While Giovannini (2008) and Nardo et al. (2005) categorize standardization solely as the use of z-scores, they employ the term normalization to suggest the transformation of multiple variables to a single comparable scale. Additionally, Ebert & Welsch (2004) refer to Z score standardization as the definition of standardization and place this method, along with the conversion of data to a 0 to 1 scale, referred to as ‘ranging’, as the two most prominent processes of normalization. According to Ebert & Welsch (2004), “Normalization is in most cases a linear transformation of the crude data, involving the two elementary operations of translation and expansion.” In contrast, other scholars classify the transformation of raw values to a single standardized range, often 0.0-1.0, as standardization (Young et al., 2010A; Malczewski, 1999; Voogd, 1983) while Dailey (2006), in an article for ArcUser Online, refers to the normalization of data in ArcMap as the process of standardizing a numerator against a denominator field. […]

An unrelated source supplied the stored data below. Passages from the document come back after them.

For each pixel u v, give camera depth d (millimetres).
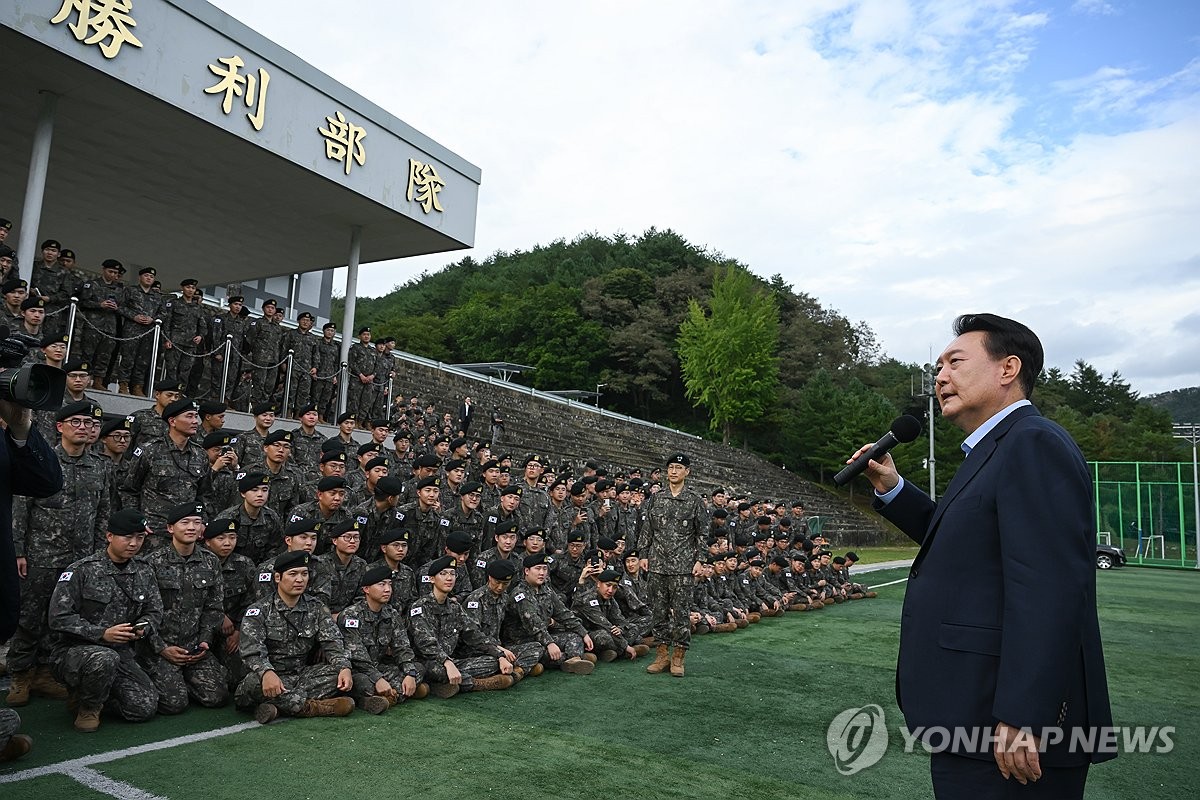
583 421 28094
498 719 4867
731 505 13320
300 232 12641
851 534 29484
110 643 4438
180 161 10070
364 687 4953
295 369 11516
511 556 6957
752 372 41969
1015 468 1950
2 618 2936
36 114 8867
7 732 3666
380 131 11125
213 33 8812
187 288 10594
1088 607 1853
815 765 4242
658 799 3590
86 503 5406
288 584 4977
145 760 3820
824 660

In this paper, we employed the term standardization to define the classification of raw values into a single standardized scale and in particular, through the examination of linear scale transformations and their comparison with Z score standardization. The term normalization is used in this paper to describe the division of variables by either area or population, as is referred to by Dailey (2006), therefore regularizing the effect that the number of individuals or the size of an area may have on the raw count values in an area. “
In other words, the way we use the two terms, and the way we think they should be used in the context of spatial multi-criteria decision analysis and area-based composite indices, standardization refers to making the values of several variables (indicators, criteria) comparable by transforming them to the same range of, e.g., 0-to-1. In contrast, normalization refers to the division of a raw-count variable by a reference variable, to account for different sizes of enumeration areas.
Unfortunately, I have to admit that in my cartography course, following the excellent textbook by Slocum et al. (2009), I am using the term “standardization” for the important concept of accounting for unit sizes. For example, choropleth maps should only be made for standardized (i.e., normalized!) variables, never for raw-count data (a great rationale for which is provided at http://www.gsd.harvard.edu/gis/manual/normalize/). Furthermore, high-scoring blog posts at http://www.dataminingblog.com/standardization-vs-normalization/ and http://www.benetzkorn.com/2011/11/data-normalization-and-standardization/ define normalization as the rescaling to the 0-to-1 range (our definition of standardization) and standardization as the z-score transformation of a variable. Oops, did I promise clarification of these terms ?-)
In case you are wondering about Krista’s results regarding the Wellbeing Toronto tool: It depends! She discusses an example of a variable where normalization changes the spatial patterns dramatically, while in another example, spatial patterns remain very similar between raw-count and normalized variables. Standardization was used to make wellbeing indicators from 2008 comparable to those from 2011, as we will report at the Association of American Geographers (AAG) annual meeting in April 2014. Our abstract (URL to be added when available) was co-authored by Dr. Duncan MacLellan (Ryerson, Politics and Public Admin department), my co-investigator on the above-mentioned research grant, and Kathryn Barber, a student in Ryerson’s PhD in Policy Studies program.